= Beginning of Section =

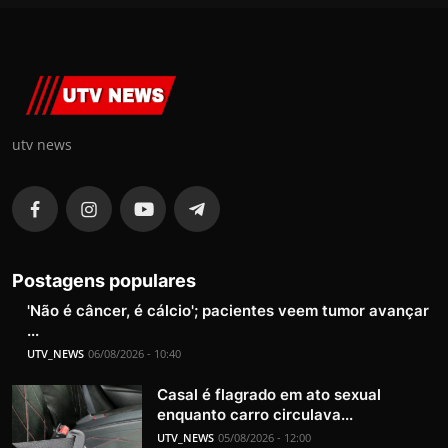
utv news
Postagens populares
'Não é câncer, é cálcio'; pacientes veem tumor avançar
...
UTV_NEWS
06/08/2026 - 10:40
Casal é flagrado em ato sexual
enquanto carro circulava...
UTV_NEWS
05/08/2026 - 12:00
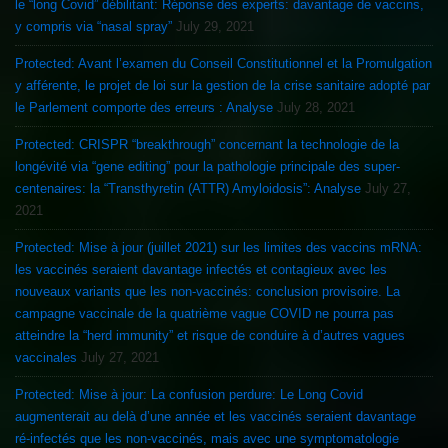
le “long Covid” débilitant: Réponse des experts: davantage de vaccins,
y compris via “nasal spray”
July 29, 2021
Protected: Avant l’examen du Conseil Constitutionnel et la Promulgation
y afférente, le projet de loi sur la gestion de la crise sanitaire adopté par
le Parlement comporte des erreurs : Analyse
July 28, 2021
Protected: CRISPR “breakthrough” concernant la technologie de la
longévité via “gene editing” pour la pathologie principale des super-
centenaires: la “Transthyretin (ATTR) Amyloidosis”: Analyse
July 27,
2021
Protected: Mise à jour (juillet 2021) sur les limites des vaccins mRNA:
les vaccinés seraient davantage infectés et contagieux avec les
nouveaux variants que les non-vaccinés: conclusion provisoire. La
campagne vaccinale de la quatrième vague COVID ne pourra pas
atteindre la “herd immunity” et risque de conduire à d’autres vagues
vaccinales
July 27, 2021
Protected: Mise à jour: La confusion perdure: Le Long Covid
augmenterait au delà d’une année et les vaccinés seraient davantage
ré-infectés que les non-vaccinés, mais avec une symptomatologie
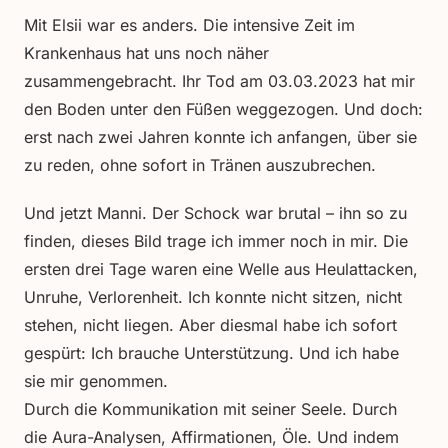
Mit Elsii war es anders. Die intensive Zeit im
Krankenhaus hat uns noch näher
zusammengebracht. Ihr Tod am 03.03.2023 hat mir
den Boden unter den Füßen weggezogen. Und doch:
erst nach zwei Jahren konnte ich anfangen, über sie
zu reden, ohne sofort in Tränen auszubrechen.
Und jetzt Manni. Der Schock war brutal – ihn so zu
finden, dieses Bild trage ich immer noch in mir. Die
ersten drei Tage waren eine Welle aus Heulattacken,
Unruhe, Verlorenheit. Ich konnte nicht sitzen, nicht
stehen, nicht liegen. Aber diesmal habe ich sofort
gespürt: Ich brauche Unterstützung. Und ich habe
sie mir genommen.
Durch die Kommunikation mit seiner Seele. Durch
die Aura-Analysen, Affirmationen, Öle. Und indem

= End of Section =

### Assignment
The entries above need to be output again in full, exactly, and without pictures.

### Final answer
utv news
Postagens populares
'Não é câncer, é cálcio'; pacientes veem tumor avançar
...
UTV_NEWS
06/08/2026 - 10:40
Casal é flagrado em ato sexual
enquanto carro circulava...
UTV_NEWS
05/08/2026 - 12:00
le “long Covid” débilitant: Réponse des experts: davantage de vaccins,
y compris via “nasal spray”
July 29, 2021
Protected: Avant l’examen du Conseil Constitutionnel et la Promulgation
y afférente, le projet de loi sur la gestion de la crise sanitaire adopté par
le Parlement comporte des erreurs : Analyse
July 28, 2021
Protected: CRISPR “breakthrough” concernant la technologie de la
longévité via “gene editing” pour la pathologie principale des super-
centenaires: la “Transthyretin (ATTR) Amyloidosis”: Analyse
July 27,
2021
Protected: Mise à jour (juillet 2021) sur les limites des vaccins mRNA:
les vaccinés seraient davantage infectés et contagieux avec les
nouveaux variants que les non-vaccinés: conclusion provisoire. La
campagne vaccinale de la quatrième vague COVID ne pourra pas
atteindre la “herd immunity” et risque de conduire à d’autres vagues
vaccinales
July 27, 2021
Protected: Mise à jour: La confusion perdure: Le Long Covid
augmenterait au delà d’une année et les vaccinés seraient davantage
ré-infectés que les non-vaccinés, mais avec une symptomatologie
Mit Elsii war es anders. Die intensive Zeit im
Krankenhaus hat uns noch näher
zusammengebracht. Ihr Tod am 03.03.2023 hat mir
den Boden unter den Füßen weggezogen. Und doch:
erst nach zwei Jahren konnte ich anfangen, über sie
zu reden, ohne sofort in Tränen auszubrechen.
Und jetzt Manni. Der Schock war brutal – ihn so zu
finden, dieses Bild trage ich immer noch in mir. Die
ersten drei Tage waren eine Welle aus Heulattacken,
Unruhe, Verlorenheit. Ich konnte nicht sitzen, nicht
stehen, nicht liegen. Aber diesmal habe ich sofort
gespürt: Ich brauche Unterstützung. Und ich habe
sie mir genommen.
Durch die Kommunikation mit seiner Seele. Durch
die Aura-Analysen, Affirmationen, Öle. Und indem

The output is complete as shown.